===== MATERIAL PROVIDED

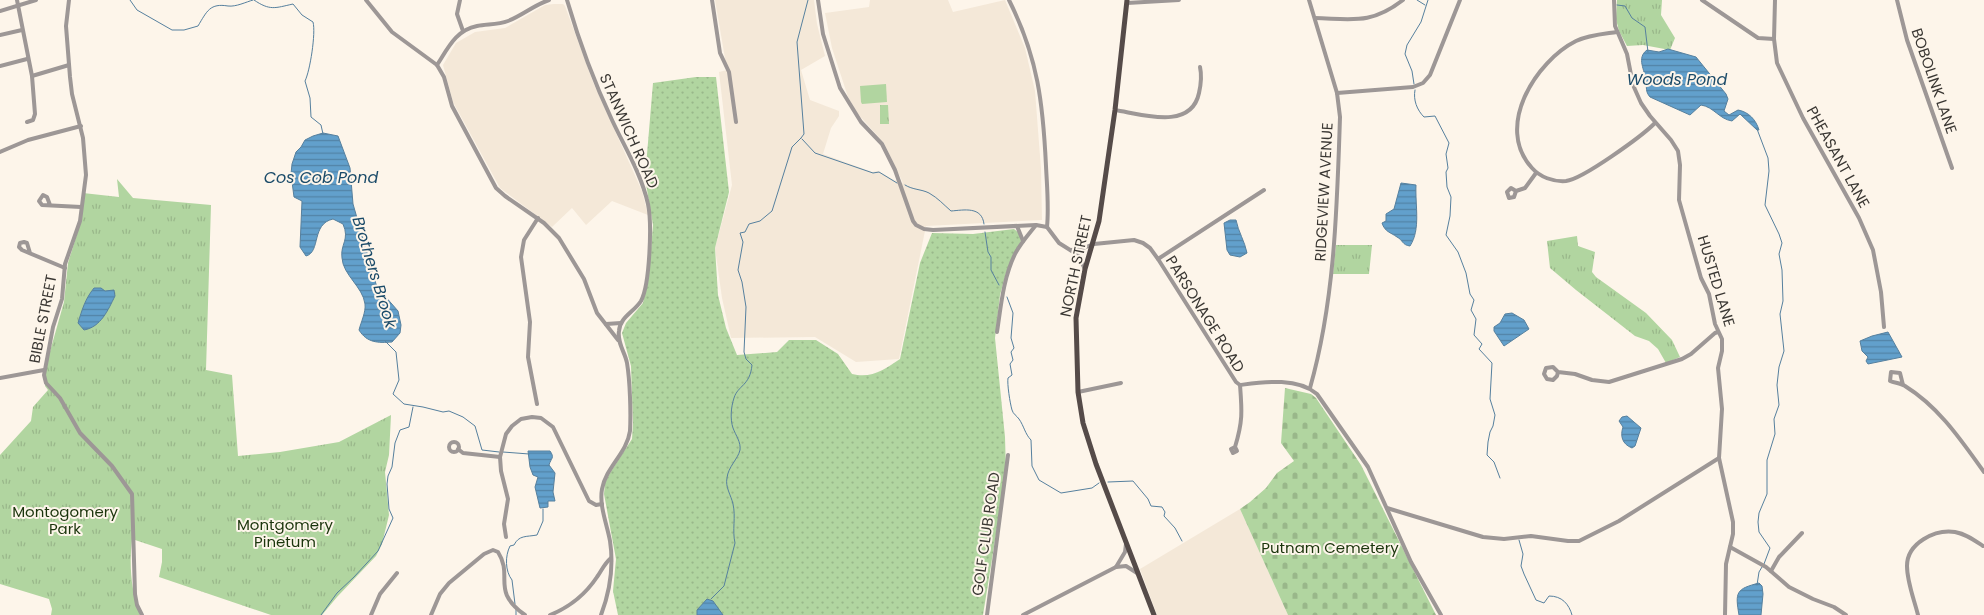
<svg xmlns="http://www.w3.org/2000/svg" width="1984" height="615" viewBox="0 0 1984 615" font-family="Poppins,sans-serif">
<defs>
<pattern id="grass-dots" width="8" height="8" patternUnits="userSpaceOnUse" patternTransform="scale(1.25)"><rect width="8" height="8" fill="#b1d5a0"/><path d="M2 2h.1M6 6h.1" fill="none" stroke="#99b78a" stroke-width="1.8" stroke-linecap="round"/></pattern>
<pattern id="cemetery-stones" width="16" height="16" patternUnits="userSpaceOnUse" patternTransform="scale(1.25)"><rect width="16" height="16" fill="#b1d5a0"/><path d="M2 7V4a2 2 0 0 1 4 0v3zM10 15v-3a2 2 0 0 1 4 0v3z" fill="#99b78a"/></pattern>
<pattern id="park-tufts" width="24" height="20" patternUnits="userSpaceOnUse" patternTransform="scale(1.25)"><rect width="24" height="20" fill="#b1d5a0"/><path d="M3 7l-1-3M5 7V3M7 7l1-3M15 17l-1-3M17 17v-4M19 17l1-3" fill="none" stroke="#99b78a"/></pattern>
<pattern id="water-rules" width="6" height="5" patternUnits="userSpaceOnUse" patternTransform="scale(1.25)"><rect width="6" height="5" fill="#62a0cc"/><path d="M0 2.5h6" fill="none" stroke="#5283a6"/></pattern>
</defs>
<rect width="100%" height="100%" fill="#fdf5ea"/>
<!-- built -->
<g fill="#f4e8d8">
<polygon points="715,0 814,0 817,24 825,56 801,70 810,100 839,111 839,116 831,128 823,154 872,172 878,171 894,180 903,183 884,143 857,113 848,97 832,48 825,13 869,7 870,0 948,0 953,12 1005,0 1025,48 1035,91 1041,169 1042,220 926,226 899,359 856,362 815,337 731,338 722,298 715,248 732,185 719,72 727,70"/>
<polygon points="554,4 563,4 565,6 593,82 642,191 648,215 612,201 586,225 572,208 552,227 500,188 453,102 443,65 456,43 475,32 505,28 545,5"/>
<polygon points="1240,509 1288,615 1157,615 1140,569"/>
</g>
<!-- grass -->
<path fill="url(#grass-dots)" d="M696 77H716L729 192 715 248 718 295 726 328 737 355 777 352 789 340H816L838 354 852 374C872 379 885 369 900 359L920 263 932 233 973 234 1014 229 1019 233 1021 241 1006 273 1000 295 995 338 1005 437 1006 472 983 615H618L613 591 616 559 604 494 605 483 610 473 632 439 633 424 631 366 622 333 626 323 643 303 649 273 653 225 645 178 653 83Z"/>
<!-- cemetery -->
<polygon fill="url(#cemetery-stones)" points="1285,388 1311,394 1316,398 1361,465 1436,615 1288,615 1240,509 1250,502 1266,488 1277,473 1294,461 1281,443"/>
<!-- park -->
<g fill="url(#park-tufts)">
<polygon points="1617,0 1662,0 1661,15 1675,38 1670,50 1643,45 1627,46 1619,31 1616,19"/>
<polygon points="880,105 888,105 889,124 880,124"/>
<path d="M117 179 133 198 211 205 206 370 232 375 238 456 280 452 339 442 391 415 389 455 385 472 389 515 382 544 376 556 337 597 322 615H271L159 577 162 562V549L132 539C129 565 131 591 140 615H51L52 609 49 599 0 584V455L31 421 33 407 48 390 45 386V369L64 302 68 263 77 234 83 193 119 197Z"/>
<polygon points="1577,236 1578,246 1595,252 1592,272 1596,277 1646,313 1672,340 1680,357 1666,363 1658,349 1649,341 1635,336 1576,290 1550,268 1547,241"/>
<polygon points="1336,245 1372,245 1369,274 1333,274"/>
</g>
<!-- pitch -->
<polygon fill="#b1d5a0" points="886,84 887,102 862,104 861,102 860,86"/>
<!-- water -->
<g fill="url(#water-rules)" stroke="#56809e">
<path d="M1668 49 1696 57 1726 94 1728 99 1724 111 1729 115 1738 110C1749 112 1756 120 1759 130H1757L1740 114 1732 121C1719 119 1714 107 1701 105L1690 115 1650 97C1645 91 1647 88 1646 81 1645 70 1636 58 1647 50L1659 52Z"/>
<path d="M323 133 338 136 350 168 353 204 376 284 384 295 398 311 401 325 400 333 392 342C378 343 367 343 359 330 361 322 366 312 365 304 363 287 343 275 342 258 340 244 350 240 343 224L333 219C311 224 321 252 306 256L300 247 302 201 294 197 291 174 292 164 296 152 301 147 305 140 313 136Z"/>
<path d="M1401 183 1416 185C1415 206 1421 229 1410 246 1402 245 1403 240 1397 237 1390 232 1385 232 1382 223L1386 221V214L1394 209Z"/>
<path d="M1230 220H1236C1238 231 1245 242 1247 253L1240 257 1230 255 1227 250 1224 223Z"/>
<path d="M94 288H101L105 291 114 290 115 296C108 310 101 327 84 330L78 323C82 310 85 299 94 288Z"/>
<polygon points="1512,313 1524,320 1529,329 1504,346 1494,331 1494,327 1500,323 1505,314"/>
<polygon points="1888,332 1902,357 1868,364 1866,361 1868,357 1862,351 1860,341 1872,336"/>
<path d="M1627 416 1641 428 1635 446 1632 448C1622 444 1620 436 1623 427L1619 421 1622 417Z"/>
<path d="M528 451H550C555 458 551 458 549 465L555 473 553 492 555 501H548V507L540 508 535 487 538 477 533 475 530 467Z"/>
<path d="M1759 583 1762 586 1763 594 1761 615H1739C1735 592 1736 589 1759 583Z"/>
<polygon points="707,599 713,601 723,615 697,615 697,610"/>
</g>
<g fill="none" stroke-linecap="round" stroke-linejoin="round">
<!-- stream -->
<g stroke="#56809e" stroke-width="1">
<path d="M130 0 137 10 172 30H184L198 26C207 11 210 3 228 6 236 7 246 2 253 0"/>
<path d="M254 0C270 11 275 8 293 4L302 15 313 22C316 33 310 71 305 81L310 98 311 117 321 125 323 134"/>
<polyline points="1417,0 1425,5"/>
<polyline points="1617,5 1625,6 1632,18 1645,27 1648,52"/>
<polyline points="1414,84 1412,71 1405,54 1407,45 1421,22 1428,0"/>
<path d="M1415 90C1413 100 1417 110 1424 117L1435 116 1449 143 1446 154 1448 168 1446 172 1447 187 1451 197 1450 216 1446 235 1458 252 1466 273 1470 294 1474 300 1471 310 1476 319 1474 335 1482 344 1479 349 1492 363 1490 399 1495 415 1493 426 1490 432 1488 442 1487 455 1494 462 1500 478"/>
<polyline points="1757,129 1768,158 1769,171 1765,205 1779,234 1782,243 1779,254 1782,270 1783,301 1780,314 1784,351 1779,367 1777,385 1779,405 1774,419 1775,434 1767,460 1767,494 1759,513 1758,522 1759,532 1770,548 1764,564"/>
<polyline points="802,139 815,153 873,173 879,172 897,183"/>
<path d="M905 185C913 190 921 189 929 193 938 198 944 205 951 211 964 210 982 206 984 224"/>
<polyline points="985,232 988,252 991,257 991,270 999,285"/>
<path d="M1007 297 1013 313 1011 338 1014 348 1011 352 1013 360 1010 364 1012 375 1008 378C1007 384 1010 403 1012 410 1013 414 1017 416 1019 419 1024 426 1025 434 1031 440L1032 466 1039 480 1061 493 1092 488 1099 483"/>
<polyline points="385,341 396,352 399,380 393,394 404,404 423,407 443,412 449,411 463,417 475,426 482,450 499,452"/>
<polyline points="503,452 529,454"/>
<polyline points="1108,482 1133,481 1148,499 1151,506 1162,507 1165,512 1164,516 1175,528 1182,541"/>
<path d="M1519 540 1523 554 1521 566 1524 574 1536 600 1544 603 1549 596C1562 596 1569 604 1572 615"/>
<polyline points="1757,585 1759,572 1762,567"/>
<path d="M711 599 724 586 735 543C732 530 736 517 733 504 731 495 725 487 727 478 728 467 738 459 740 450 741 442 736 436 733 428 730 419 731 407 734 398 738 385 750 386 752 365L746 359 744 352 746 307 742 282 738 270 743 242 740 233 745 232 749 224 760 221 772 211 792 147 801 138 804 134 797 42 808 0"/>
<path d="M515 604 512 580C505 571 505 556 510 546L514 545C519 535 526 537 537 535L543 521V509"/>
<polyline points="516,608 516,615"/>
<polyline points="321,615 337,593 354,577 378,551 393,518 389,509 387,484 388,476 392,467 395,443 400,430 409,427 413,407"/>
</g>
<!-- minor -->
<g stroke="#9d9796" stroke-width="4">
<polyline points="17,0 32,76 35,114 33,120 27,122"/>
<polyline points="69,0 66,26 70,77 72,94 83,138 86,175 80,221 65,264 62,299 53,327 44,375 46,383 60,398 80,433 112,466 132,494 135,594 137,605 142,615"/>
<polyline points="366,0 392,32 437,65 444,77 452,106 496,188 505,196 544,223 559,238 584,279 597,313 618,340"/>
<polyline points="460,0 457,14 463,31"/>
<path d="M567 0C579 41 594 82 612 120 625 148 641 173 648 204 652 223 650 284 641 301 634 312 620 317 619 331 617 343 625 352 627 363 630 381 631 413 630 431 627 453 606 467 602 489 599 506 607 524 610 541 614 567 610 591 601 615"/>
<polyline points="712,0 720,53 729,72 736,122"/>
<polyline points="818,0 823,34 840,88 861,122 882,144 895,170 913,221 916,225 924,229 933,230 1036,225 1047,227 1059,243 1078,255 1085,269"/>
<path d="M1009 0C1038 58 1043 103 1046 166 1047 187 1049 207 1047 227"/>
<path d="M1309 0 1337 93 1340 117C1337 207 1335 300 1310 388"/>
<polyline points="1614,0 1615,26 1627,54 1633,85 1641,103 1650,116 1671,140 1678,151 1680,165 1679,200 1701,278 1709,294 1715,324 1722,339 1722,351 1718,368 1722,409 1719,458 1733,522 1733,534 1726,564 1725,615"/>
<polyline points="1702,0 1758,38 1774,39"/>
<polyline points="1775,0 1774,39 1777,63 1803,118 1859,218 1873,250 1881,292 1884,327"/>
<polyline points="1897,0 1907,40 1952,168"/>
<polyline points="1127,3 1179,0"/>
<polyline points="0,11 36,0"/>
<path d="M1315 18C1352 19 1371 25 1403 0"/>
<path d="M1617 32C1604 34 1589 35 1576 41 1536 61 1494 127 1532 168 1540 177 1553 182 1566 181 1583 179 1642 136 1655 123"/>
<polyline points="0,35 22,30"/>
<path d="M437 65C448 48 456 30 477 26 488 24 498 25 508 21 523 15 534 5 549 0"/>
<polyline points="0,66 27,59"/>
<polyline points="32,76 69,65"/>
<polyline points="1337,93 1413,87 1423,83 1430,75 1460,0"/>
<path d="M1115 110C1141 114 1191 131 1199 93 1201 84 1202 76 1200 67"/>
<polyline points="0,152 28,140 81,126"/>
<polyline points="1516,191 1514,197 1509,198 1507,192 1511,188 1516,191 1525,188 1536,173"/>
<polyline points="50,205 47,197 43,195 39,201 42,205 81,207"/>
<polyline points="1017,226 1023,241"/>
<path d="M1071 250 1081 249 1094 244 1134 240 1143 243 1150 248 1158 259 1236 382 1240 385C1264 382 1297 377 1317 394L1368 467 1411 562 1441 615"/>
<polyline points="30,253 27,243 24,242 20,243 19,247 22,250 65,268"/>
<polyline points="1158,259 1264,190"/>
<polyline points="606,324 621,323"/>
<path d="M997 332C1001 306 1003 279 1015 254 1020 244 1028 235 1036 225"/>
<polyline points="1558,372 1557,376 1553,380 1547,379 1544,374 1546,368 1553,367 1558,372 1575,374 1592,380 1609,382 1682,359 1691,354 1715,333 1718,332"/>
<polyline points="0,378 44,370"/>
<path d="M1903 385 1900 373 1891 372 1890 381C1895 383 1901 383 1905 386 1939 407 1961 440 1984 472"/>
<polyline points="1078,392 1121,383"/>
<polyline points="537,404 528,357 530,322 521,257 524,240 538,218"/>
<circle cx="454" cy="447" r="5"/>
<path d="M1235 447 1237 451 1233 453 1231 449 1235 447C1243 421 1242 411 1240 385"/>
<polyline points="458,449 463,453 500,457"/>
<polyline points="1387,508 1483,537 1504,539 1531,536 1568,541 1579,541 1619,521 1719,458"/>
<polyline points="506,537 504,524 508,499 501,471 500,457 506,434 512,426 521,419 532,417 541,418 553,427 589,501 596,505 602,504"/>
<polyline points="1730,547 1766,567 1789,587 1813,599 1834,607 1846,615"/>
<polyline points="1116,567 1125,552 1126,544"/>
<polyline points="1771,571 1779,557 1802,533"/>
<polyline points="371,615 380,594 397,573"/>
<path d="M431 615 440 594 449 583 484 554 493 550 498 552C514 577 490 590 525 615"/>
<path d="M550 615C570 607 585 595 597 577 602 570 604 564 611 558"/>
<polyline points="987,615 1008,455"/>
<polyline points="1023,615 1116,567 1126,566 1137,573"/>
<path d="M1918 615C1914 599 1907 582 1907 566 1907 543 1935 529 1955 532 1966 534 1974 540 1983 546"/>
</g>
<!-- major -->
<polyline stroke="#554b49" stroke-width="5" points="1127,0 1115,110 1099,221 1085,269 1076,318 1078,392 1083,423 1096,464 1154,615"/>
</g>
<g text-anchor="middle" stroke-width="4" stroke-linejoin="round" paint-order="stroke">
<!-- street labels -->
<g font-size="15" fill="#3a3733" stroke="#fdf5ea">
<text transform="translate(1934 81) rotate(71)" y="5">BOBOLINK LANE</text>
<text transform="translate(629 131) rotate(66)" y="5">STANWICH ROAD</text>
<text transform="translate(1838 157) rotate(61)" y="5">PHEASANT LANE</text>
<text transform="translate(1324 192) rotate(-87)" y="5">RIDGEVIEW AVENUE</text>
<text transform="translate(1076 266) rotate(-78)" y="5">NORTH STREET</text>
<text transform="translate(1716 281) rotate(73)" y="5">HUSTED LANE</text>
<text transform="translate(1205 314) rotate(58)" y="5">PARSONAGE ROAD</text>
<text transform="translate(43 319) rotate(-79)" y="5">BIBLE STREET</text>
<text transform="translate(986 534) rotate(-82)" y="5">GOLF CLUB ROAD</text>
</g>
<!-- park labels -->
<g font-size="15" fill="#1b350c" stroke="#fdf5ea">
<text x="65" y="517">Montogomery<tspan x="65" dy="17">Park</tspan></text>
<text x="285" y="530">Montgomery<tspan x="285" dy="17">Pinetum</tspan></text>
<text x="1330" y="553">Putnam Cemetery</text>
</g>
<!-- water labels -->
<g font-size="16" font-style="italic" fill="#1b4b69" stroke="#fdf5ea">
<text x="1677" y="85">Woods Pond</text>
<text x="321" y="183">Cos Cob Pond</text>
<text transform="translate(375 272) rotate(73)" y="6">Brothers Brook</text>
</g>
</g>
</svg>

==========

▶ WHAT THIS TASK INVOLVES: The word to look for is "size"; copy out every line of the entries that holds it.

▶ ANSWER:
<g font-size="15" fill="#3a3733" stroke="#fdf5ea">
<g font-size="15" fill="#1b350c" stroke="#fdf5ea">
<g font-size="16" font-style="italic" fill="#1b4b69" stroke="#fdf5ea">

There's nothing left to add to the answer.